L: Yes. It would be very nice to see a much brighter gold lining to the story there. I mean good insurance. Okay, I can think of lots of questions I can ask these guys all day. I know their projects pretty well, but it’s a rare chance when you get to pick the brains of the best in the business, and here they are, so while you’re here, do you have any questions? Does anybody want to – yes, sir?
Ross: So the question was – Pan American Silver has a huge deposit in Argentina called Navidad. It’s the largest undeveloped silver deposit in the world, so it’s really, really big – and the question is what’s going on, and is it going to be developable because it’s in a province of Argentina that banned open-pit mining and the use of cyanide about eight years ago. They kind of swept the baby out with the bathwater because there was a gold deposit in the mountains in a really beautiful area. They didn’t want to mine that, so they said the whole province is off the territory for mining. So this deposit was then discovered. It’s in the middle of nowhere. It’s in a very nice, empty part of this Patagonian plain of Argentina, and it’s a huge deposit. There’s more than a billion ounces of silver, clean. It’s right on surface. It’s a beautiful, beautiful ore body, and it’ll double Pan American Silver’s production from 24 million ounces to 48 million ounces in, say, three years. The province, as Louis just said, the province just north of this particular province of Chubut is called Rio Negro. They also had a ban on the use of cyanide and mining, and they just overturned that in December – at the end of December – so what we expect will happen is in March this year, the government of Chubut has written a new law that’s going to zone the province into places that you can mine and places you can’t mine. The mountains will be no mining, right along the ocean will be no mining, and the center would be pro-mining. We’ve seen the law. The governor assures us it will be passed. There are some processes to go through, but we think it will happen in March, and that will open the way for development of Navidad. That will be a real game-changer for us.

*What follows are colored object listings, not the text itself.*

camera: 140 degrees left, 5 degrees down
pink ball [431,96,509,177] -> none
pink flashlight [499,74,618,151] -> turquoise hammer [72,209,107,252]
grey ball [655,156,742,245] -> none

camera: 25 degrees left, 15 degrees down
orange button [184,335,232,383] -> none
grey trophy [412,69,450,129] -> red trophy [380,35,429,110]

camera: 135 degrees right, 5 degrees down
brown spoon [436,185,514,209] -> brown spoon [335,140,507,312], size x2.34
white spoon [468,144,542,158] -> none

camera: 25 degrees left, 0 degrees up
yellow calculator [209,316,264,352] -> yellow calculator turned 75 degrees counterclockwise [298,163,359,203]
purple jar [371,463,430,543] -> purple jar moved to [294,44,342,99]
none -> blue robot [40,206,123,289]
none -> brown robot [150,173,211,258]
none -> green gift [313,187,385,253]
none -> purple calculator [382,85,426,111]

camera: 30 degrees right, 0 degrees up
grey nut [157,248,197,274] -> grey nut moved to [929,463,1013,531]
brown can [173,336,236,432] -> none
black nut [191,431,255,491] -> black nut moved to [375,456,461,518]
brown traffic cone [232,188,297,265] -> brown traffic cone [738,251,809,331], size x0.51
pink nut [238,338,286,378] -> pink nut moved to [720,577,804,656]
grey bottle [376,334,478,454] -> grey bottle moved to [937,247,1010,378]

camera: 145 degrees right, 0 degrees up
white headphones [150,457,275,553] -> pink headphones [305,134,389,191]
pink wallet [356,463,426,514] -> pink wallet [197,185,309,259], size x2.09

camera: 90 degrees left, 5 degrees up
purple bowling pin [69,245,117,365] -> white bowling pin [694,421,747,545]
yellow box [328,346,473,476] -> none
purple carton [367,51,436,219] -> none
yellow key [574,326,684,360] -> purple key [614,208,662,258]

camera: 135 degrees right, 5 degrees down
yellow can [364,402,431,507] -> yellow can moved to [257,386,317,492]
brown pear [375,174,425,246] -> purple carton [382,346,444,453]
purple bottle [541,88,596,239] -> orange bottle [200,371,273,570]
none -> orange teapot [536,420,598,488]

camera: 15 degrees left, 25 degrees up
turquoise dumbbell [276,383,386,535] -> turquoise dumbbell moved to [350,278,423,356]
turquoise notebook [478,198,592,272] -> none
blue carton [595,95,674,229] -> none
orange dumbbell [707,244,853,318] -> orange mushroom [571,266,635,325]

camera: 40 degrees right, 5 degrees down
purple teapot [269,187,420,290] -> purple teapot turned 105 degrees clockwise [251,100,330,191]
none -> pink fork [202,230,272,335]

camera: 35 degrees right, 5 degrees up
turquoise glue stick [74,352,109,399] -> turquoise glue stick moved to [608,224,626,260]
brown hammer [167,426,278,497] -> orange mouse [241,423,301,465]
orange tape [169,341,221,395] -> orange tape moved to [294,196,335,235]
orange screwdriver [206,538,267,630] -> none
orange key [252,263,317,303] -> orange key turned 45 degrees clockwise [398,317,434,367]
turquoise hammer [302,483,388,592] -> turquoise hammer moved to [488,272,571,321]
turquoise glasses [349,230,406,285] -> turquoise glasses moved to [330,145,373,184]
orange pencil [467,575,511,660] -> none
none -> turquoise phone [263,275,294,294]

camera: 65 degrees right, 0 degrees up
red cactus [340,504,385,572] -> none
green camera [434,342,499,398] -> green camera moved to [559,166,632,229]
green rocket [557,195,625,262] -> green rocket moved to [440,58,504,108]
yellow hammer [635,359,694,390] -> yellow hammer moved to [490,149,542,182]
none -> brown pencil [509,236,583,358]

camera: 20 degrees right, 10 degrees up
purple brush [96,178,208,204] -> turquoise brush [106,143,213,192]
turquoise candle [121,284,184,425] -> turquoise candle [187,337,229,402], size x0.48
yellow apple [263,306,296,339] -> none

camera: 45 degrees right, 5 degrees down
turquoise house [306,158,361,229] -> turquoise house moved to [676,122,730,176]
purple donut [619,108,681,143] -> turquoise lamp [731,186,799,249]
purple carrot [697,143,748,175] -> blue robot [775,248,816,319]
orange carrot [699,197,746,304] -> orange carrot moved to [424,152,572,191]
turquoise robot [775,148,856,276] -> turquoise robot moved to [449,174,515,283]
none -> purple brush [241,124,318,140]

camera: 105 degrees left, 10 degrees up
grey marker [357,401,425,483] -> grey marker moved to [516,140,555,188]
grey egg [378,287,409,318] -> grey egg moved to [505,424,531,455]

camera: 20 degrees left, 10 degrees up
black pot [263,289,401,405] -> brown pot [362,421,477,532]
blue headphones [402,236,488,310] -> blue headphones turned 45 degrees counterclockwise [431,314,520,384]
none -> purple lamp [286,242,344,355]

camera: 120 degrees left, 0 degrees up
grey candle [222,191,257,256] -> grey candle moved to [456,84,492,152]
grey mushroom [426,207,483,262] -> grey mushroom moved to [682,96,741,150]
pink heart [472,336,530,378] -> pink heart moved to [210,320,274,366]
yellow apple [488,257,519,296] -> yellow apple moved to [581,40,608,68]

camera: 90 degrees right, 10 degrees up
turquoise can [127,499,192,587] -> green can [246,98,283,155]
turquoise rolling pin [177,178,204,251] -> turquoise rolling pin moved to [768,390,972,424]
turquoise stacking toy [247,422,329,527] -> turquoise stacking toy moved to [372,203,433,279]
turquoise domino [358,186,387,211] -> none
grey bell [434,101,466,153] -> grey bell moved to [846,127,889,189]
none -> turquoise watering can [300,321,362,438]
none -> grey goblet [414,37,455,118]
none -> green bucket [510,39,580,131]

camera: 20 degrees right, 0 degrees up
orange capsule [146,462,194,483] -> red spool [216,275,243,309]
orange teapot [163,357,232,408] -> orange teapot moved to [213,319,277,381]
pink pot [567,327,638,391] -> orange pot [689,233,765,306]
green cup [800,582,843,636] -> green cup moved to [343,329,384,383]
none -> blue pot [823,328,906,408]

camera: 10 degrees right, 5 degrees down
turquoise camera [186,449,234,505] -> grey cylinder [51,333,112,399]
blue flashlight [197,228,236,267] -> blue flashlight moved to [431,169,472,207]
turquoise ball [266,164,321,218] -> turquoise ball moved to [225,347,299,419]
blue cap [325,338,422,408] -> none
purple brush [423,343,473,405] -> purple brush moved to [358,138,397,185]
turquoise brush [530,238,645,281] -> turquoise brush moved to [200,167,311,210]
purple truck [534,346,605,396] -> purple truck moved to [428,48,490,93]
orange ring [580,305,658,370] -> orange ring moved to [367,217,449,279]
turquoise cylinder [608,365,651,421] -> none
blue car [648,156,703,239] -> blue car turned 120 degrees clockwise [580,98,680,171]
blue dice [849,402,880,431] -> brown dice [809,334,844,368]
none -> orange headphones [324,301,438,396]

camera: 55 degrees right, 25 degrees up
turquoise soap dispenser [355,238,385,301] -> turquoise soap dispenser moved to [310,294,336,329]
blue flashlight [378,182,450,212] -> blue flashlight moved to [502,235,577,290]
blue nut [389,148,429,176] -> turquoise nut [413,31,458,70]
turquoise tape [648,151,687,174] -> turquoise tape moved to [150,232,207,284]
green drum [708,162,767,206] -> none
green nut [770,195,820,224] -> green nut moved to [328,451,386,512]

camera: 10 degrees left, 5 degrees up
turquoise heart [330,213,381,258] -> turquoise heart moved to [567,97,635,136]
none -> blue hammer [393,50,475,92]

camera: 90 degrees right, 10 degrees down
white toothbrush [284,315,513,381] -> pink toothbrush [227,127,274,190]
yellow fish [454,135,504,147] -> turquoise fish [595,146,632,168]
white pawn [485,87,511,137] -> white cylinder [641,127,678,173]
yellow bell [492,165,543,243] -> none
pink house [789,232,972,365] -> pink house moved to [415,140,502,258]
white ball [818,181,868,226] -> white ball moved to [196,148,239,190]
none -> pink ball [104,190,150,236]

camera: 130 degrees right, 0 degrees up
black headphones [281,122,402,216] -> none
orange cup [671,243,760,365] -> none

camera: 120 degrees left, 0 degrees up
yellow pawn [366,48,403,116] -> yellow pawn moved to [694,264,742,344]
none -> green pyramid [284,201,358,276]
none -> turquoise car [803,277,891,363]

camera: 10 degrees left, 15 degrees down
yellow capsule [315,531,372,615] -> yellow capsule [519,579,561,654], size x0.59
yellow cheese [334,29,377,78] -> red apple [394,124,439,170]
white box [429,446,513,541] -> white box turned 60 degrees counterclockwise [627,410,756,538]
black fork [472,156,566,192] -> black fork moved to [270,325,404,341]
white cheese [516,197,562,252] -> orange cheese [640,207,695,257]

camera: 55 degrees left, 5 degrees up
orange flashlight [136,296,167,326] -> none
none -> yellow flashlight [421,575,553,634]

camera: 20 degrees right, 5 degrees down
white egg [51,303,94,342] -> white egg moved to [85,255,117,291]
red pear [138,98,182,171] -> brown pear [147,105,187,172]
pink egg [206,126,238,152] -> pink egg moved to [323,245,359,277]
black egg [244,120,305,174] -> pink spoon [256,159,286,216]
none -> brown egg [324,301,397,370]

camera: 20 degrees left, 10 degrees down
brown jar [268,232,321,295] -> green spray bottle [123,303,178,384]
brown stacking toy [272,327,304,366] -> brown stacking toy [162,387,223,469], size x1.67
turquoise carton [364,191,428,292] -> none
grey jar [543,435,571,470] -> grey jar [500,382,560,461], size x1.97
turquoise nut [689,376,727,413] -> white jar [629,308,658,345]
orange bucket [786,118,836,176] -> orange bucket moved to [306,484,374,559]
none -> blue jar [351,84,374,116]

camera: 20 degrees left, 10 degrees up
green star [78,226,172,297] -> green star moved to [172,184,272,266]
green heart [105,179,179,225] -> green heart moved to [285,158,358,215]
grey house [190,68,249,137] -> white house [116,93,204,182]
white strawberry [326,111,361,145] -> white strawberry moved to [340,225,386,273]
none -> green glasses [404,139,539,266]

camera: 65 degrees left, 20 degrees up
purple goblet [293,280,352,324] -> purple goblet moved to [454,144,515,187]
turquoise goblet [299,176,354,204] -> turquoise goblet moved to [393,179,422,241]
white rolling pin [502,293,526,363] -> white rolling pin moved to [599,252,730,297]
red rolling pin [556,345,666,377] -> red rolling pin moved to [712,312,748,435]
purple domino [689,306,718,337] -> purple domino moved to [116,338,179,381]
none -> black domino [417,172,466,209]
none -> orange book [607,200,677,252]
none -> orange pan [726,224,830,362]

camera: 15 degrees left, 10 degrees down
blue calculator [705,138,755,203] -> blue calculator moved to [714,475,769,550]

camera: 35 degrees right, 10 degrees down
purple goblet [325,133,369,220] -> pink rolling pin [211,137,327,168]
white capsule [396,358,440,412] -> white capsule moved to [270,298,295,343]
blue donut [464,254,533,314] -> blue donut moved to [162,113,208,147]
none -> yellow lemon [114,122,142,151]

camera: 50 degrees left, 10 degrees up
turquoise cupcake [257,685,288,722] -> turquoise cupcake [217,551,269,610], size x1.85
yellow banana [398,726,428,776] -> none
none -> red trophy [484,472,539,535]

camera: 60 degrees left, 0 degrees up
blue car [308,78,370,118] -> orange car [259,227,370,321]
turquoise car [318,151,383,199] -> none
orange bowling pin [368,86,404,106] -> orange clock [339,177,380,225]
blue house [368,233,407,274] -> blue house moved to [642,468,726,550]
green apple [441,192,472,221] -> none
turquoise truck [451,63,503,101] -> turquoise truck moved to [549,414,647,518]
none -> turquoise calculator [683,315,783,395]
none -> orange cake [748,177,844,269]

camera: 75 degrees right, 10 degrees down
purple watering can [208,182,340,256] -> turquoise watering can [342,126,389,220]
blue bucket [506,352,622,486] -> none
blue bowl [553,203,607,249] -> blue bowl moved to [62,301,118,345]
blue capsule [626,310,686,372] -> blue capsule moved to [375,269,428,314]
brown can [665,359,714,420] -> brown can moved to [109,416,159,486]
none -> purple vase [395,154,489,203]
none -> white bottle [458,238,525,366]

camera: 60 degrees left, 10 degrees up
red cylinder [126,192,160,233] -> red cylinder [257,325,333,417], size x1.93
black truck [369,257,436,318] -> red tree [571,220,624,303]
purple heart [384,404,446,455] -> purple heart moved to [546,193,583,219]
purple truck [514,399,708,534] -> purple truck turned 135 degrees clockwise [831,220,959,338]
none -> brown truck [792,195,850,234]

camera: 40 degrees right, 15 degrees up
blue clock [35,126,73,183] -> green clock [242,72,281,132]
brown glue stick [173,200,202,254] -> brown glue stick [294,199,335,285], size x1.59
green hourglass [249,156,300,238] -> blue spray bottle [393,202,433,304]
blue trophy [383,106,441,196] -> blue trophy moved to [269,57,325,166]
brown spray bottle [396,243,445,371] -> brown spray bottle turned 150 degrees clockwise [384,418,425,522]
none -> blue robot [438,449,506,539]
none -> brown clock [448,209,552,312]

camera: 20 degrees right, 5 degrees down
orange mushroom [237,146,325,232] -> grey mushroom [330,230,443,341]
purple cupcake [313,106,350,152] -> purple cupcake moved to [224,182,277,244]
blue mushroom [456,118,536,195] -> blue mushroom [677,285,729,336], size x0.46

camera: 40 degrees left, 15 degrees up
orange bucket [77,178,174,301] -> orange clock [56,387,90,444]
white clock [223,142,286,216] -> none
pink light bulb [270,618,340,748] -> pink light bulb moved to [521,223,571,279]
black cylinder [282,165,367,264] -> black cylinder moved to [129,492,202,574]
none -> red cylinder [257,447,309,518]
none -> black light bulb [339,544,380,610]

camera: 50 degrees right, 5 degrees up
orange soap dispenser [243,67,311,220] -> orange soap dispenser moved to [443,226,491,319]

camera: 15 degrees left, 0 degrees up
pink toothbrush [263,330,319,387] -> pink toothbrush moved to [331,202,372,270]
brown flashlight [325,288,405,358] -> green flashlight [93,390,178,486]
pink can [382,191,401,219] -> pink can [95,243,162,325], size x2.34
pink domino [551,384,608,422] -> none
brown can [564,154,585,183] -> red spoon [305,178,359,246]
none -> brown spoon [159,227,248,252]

L: We’ve seen laws like this before. The Santa Cruz province where Ron’s operating, they also did something like this where they set out an area that was specifically “miners welcome here,” and it happens to be where Ron is operating on the Deseado Massif. So there is precedent there. Okay, more questions. The question was, we’ve heard about going south into Latin America and the idea of the lower-hanging fruit having been picked and having to go farther afield to look for big, world-class deposits; are you guys doing that? Are any of you looking to go into what might have previously been regarded as too risky or not worth the trouble? Where are the new frontiers, and is anybody taking them on? Ron?
Ron Netolitzky: I think I’m coming to the conclusion that I’m liking working where the jurisdictions are as safe as I can get at my age. I mean you have enough exploration risk in this world to take on excessive political risk. Now, if there’s a wonderful deposit that’s already been identified, then you can look at it and say you play it from the political risk because you’ve got no exploration risks, but taking both on – not for me.
Bob: Well, we’re in British Columbia and although some people think there’s risk around that, we think it’d be mitigated. Projects have been developed here, with what Jim’s just done, so projects get permitted in development here, and I’m a bit like Ron nowadays… keeping my focus a little closer to home.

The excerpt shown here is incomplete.